I remember Dr. Grobstein at his Neurobiology lectures, waiting for a response from a nervous class that was either unwilling to answer his questions or afraid to, with that ancient deep-seated fear of making a mistake. The good professor would look at all of us callow students in turn and remind us gently that this was our chance for this week to be wrong. Such an idea was new to me, that it was okay, even accepted, that I should be wrong. It has taken me years of practice, and years of unlearning, to admit that it is not my business to be right, but that I must instead strive to be less wrong, for as things are, there is no better method.

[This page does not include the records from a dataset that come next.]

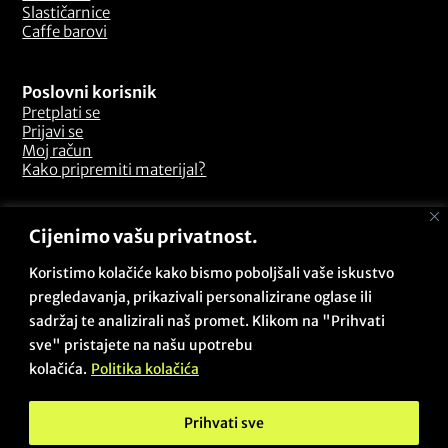
Slastičarnice
Caffe barovi
Poslovni korisnik
Pretplati se
Prijavi se
Moj račun
Kako pripremiti materijal?
Odredbe i uvjeti
Cijenimo vašu privatnost.
Pitanja i odgovori
Opći uvjeti poslovanja
Koristimo kolačiće kako bismo poboljšali vaše iskustvo
Sigurnosna politika
pregledavanja, prikazivali personalizirane oglase ili
Politika kolačića
sadržaj te analizirali naš promet. Klikom na "Prihvati
Politika privatnosti
sve" pristajete na našu upotrebu
Povrati i reklamacije
kolačića.
Politika kolačića
Prihvati sve
Copyright © 2026 - Beta Zadar PRO / Sva prava pridržana /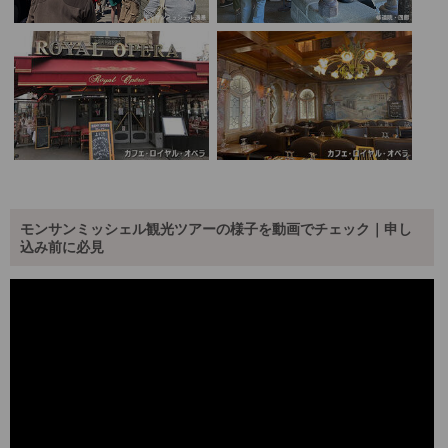
モンサンミッシェル観光ツアーの様子を動画でチェック｜申し
込み前に必見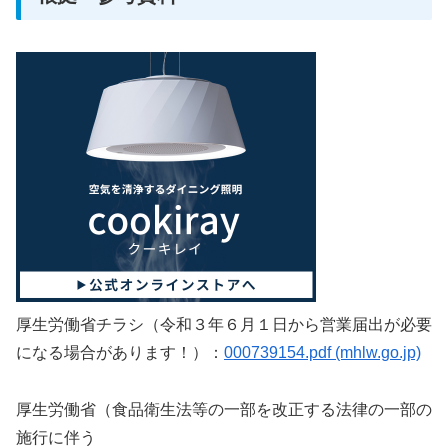
厚生労働省チラシ（令和３年６月１日から営業届出が必要
になる場合があります！）：
000739154.pdf (mhlw.go.jp)
厚生労働省（食品衛生法等の一部を改正する法律の一部の
施行に伴う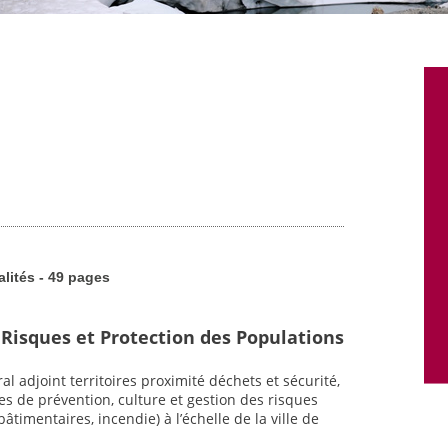
alités - 49 pages
 Risques et Protection des Populations
l adjoint territoires proximité déchets et sécurité,
es de prévention, culture et gestion des risques
timentaires, incendie) à l’échelle de la ville de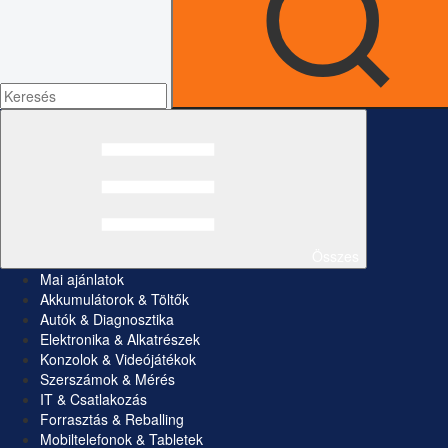
Összes
Mai ajánlatok
Akkumulátorok & Töltők
Autók & Diagnosztika
Elektronika & Alkatrészek
Konzolok & Videójátékok
Szerszámok & Mérés
IT & Csatlakozás
Forrasztás & Reballing
Mobiltelefonok & Tabletek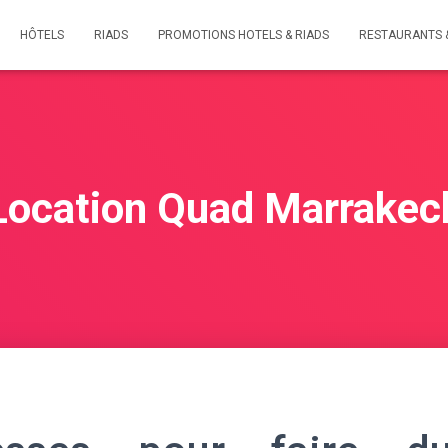
HÔTELS
RIADS
PROMOTIONS HOTELS & RIADS
RESTAURANTS 
Location Quad Marrakec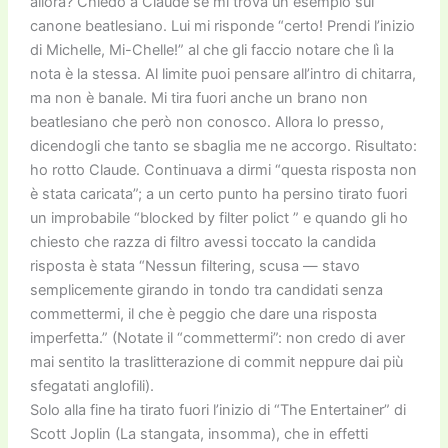
allora? Chiedo a Claude se mi trova un esempio sul
canone beatlesiano. Lui mi risponde “certo! Prendi l’inizio
di Michelle, Mi-Chelle!” al che gli faccio notare che lì la
nota è la stessa. Al limite puoi pensare all’intro di chitarra,
ma non è banale. Mi tira fuori anche un brano non
beatlesiano che però non conosco. Allora lo presso,
dicendogli che tanto se sbaglia me ne accorgo. Risultato:
ho rotto Claude. Continuava a dirmi “questa risposta non
è stata caricata”; a un certo punto ha persino tirato fuori
un improbabile “blocked by filter polict ” e quando gli ho
chiesto che razza di filtro avessi toccato la candida
risposta è stata “Nessun filtering, scusa — stavo
semplicemente girando in tondo tra candidati senza
commettermi, il che è peggio che dare una risposta
imperfetta.” (Notate il “commettermi”: non credo di aver
mai sentito la traslitterazione di commit neppure dai più
sfegatati anglofili).
Solo alla fine ha tirato fuori l’inizio di “The Entertainer” di
Scott Joplin (La stangata, insomma), che in effetti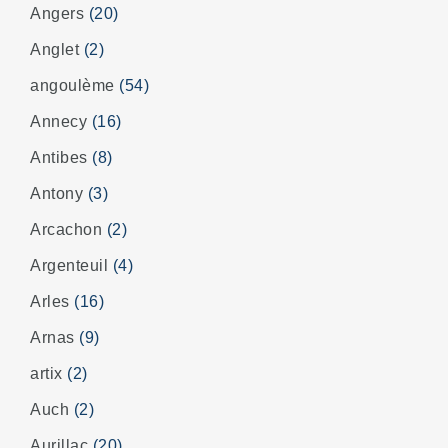
Angers
(20)
Anglet
(2)
angoulème
(54)
Annecy
(16)
Antibes
(8)
Antony
(3)
Arcachon
(2)
Argenteuil
(4)
Arles
(16)
Arnas
(9)
artix
(2)
Auch
(2)
Aurillac
(20)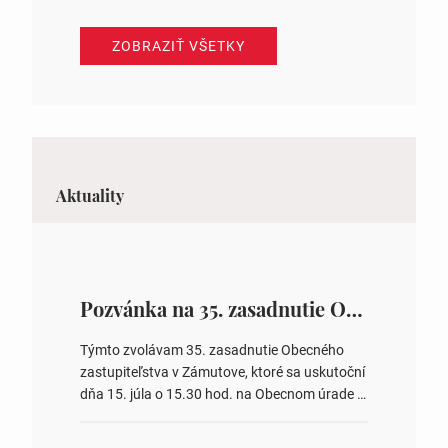
ZOBRAZIŤ VŠETKY
Aktuality
Pozvánka na 35. zasadnutie OZ v Zámutove
Týmto zvolávam 35. zasadnutie Obecného
zastupiteľstva v Zámutove, ktoré sa uskutoční
dňa 15. júla o 15.30 hod. na Obecnom úrade v
Zámutove PROGRAM: 1. Schválenie programu
rokovania 2. Schválenie návrhovej komisie a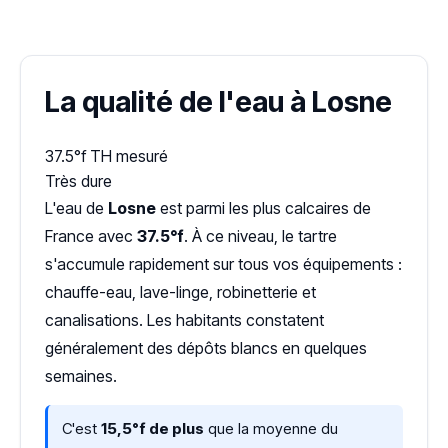
Dureté d'eau vérifiée (Hub'eau)
La qualité de l'eau à Losne
37.5°f
TH mesuré
Très dure
L'eau de
Losne
est parmi les plus calcaires de
France avec
37.5°f
. À ce niveau, le tartre
s'accumule rapidement sur tous vos équipements :
chauffe-eau, lave-linge, robinetterie et
canalisations. Les habitants constatent
généralement des dépôts blancs en quelques
semaines.
C'est
15,5°f de plus
que la moyenne du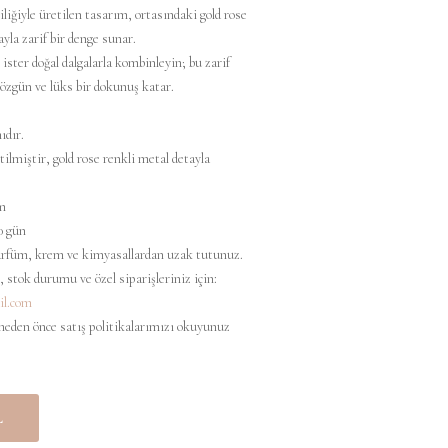
iliğiyle üretilen tasarım, ortasındaki gold rose
yla zarif bir denge sunar.
, ister doğal dalgalarla kombinleyin; bu zarif
özgün ve lüks bir dokunuş katar.
ıdır.
ilmiştir, gold rose renkli metal detayla
m
0 gün
parfüm, krem ve kimyasallardan uzak tutunuz.
, stok durumu ve özel siparişleriniz için:
il.com
meden önce satış politikalarımızı okuyunuz
L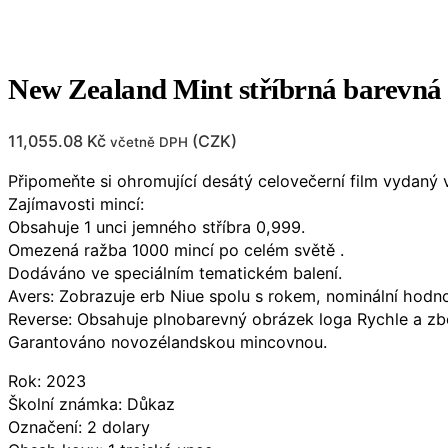
New Zealand Mint stříbrná barevná 
11,055.08
Kč
(
CZK
)
včetně DPH
Připomeňte si ohromující desátý celovečerní film vydaný v
Zajímavosti mincí:
Obsahuje 1 unci jemného stříbra 0,999.
Omezená ražba 1000 mincí po celém světě .
Dodáváno ve speciálním tematickém balení.
Avers: Zobrazuje erb Niue spolu s rokem, nominální hod
Reverse: Obsahuje plnobarevný obrázek loga Rychle a zběs
Garantováno novozélandskou mincovnou.
Rok: 2023
Školní známka: Důkaz
Označení: 2 dolary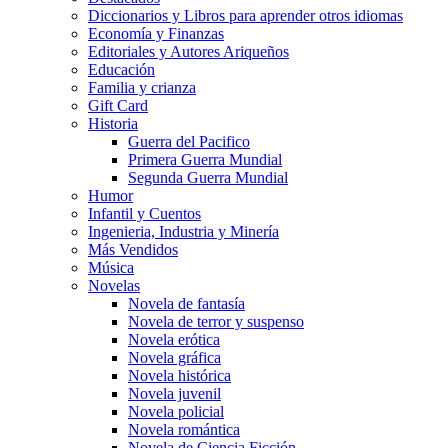
Diccionarios y Libros para aprender otros idiomas
Economía y Finanzas
Editoriales y Autores Ariqueños
Educación
Familia y crianza
Gift Card
Historia
Guerra del Pacifico
Primera Guerra Mundial
Segunda Guerra Mundial
Humor
Infantil y Cuentos
Ingenieria, Industria y Minería
Más Vendidos
Música
Novelas
Novela de fantasía
Novela de terror y suspenso
Novela erótica
Novela gráfica
Novela histórica
Novela juvenil
Novela policial
Novela romántica
Novela de Ciencia Ficción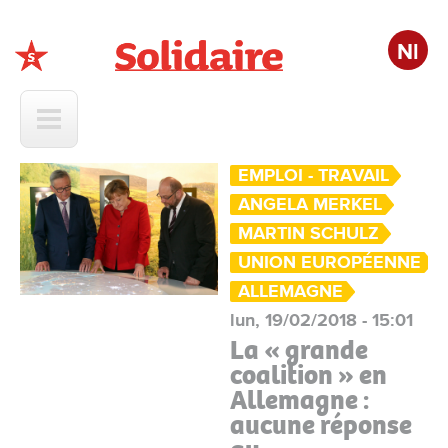
Nl
Solidaire
EMPLOI - TRAVAIL
ANGELA MERKEL
MARTIN SCHULZ
UNION EUROPÉENNE
ALLEMAGNE
lun, 19/02/2018 - 15:01
La « grande
coalition » en
Allemagne :
aucune réponse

To assume the opposite, to believe that what we know now is the only immutable Truth, is to invite catastrophe. In science there are few hard truths, and we should never learn anything more if we ceased to question what we know.

It is this constant flux, this nature of ceaseless observation, which fascinates me. Science is not mindless data collecting, writing down numbers hour after hour and never questioning what they mean. It is being able to look at these data, to take them apart and put them together again in new ways that may lead to something beautiful. For there is beauty in all things, in the smallest atom, in the largest star, in knowing that at this moment, the cellular cascades that you have learned about in lecture, many of which are not yet well understood, are quickening in your body right now. There is a strange satisfaction in meditating on all that is unknown, and thinking of what questions we must ask in order to come to a better understanding.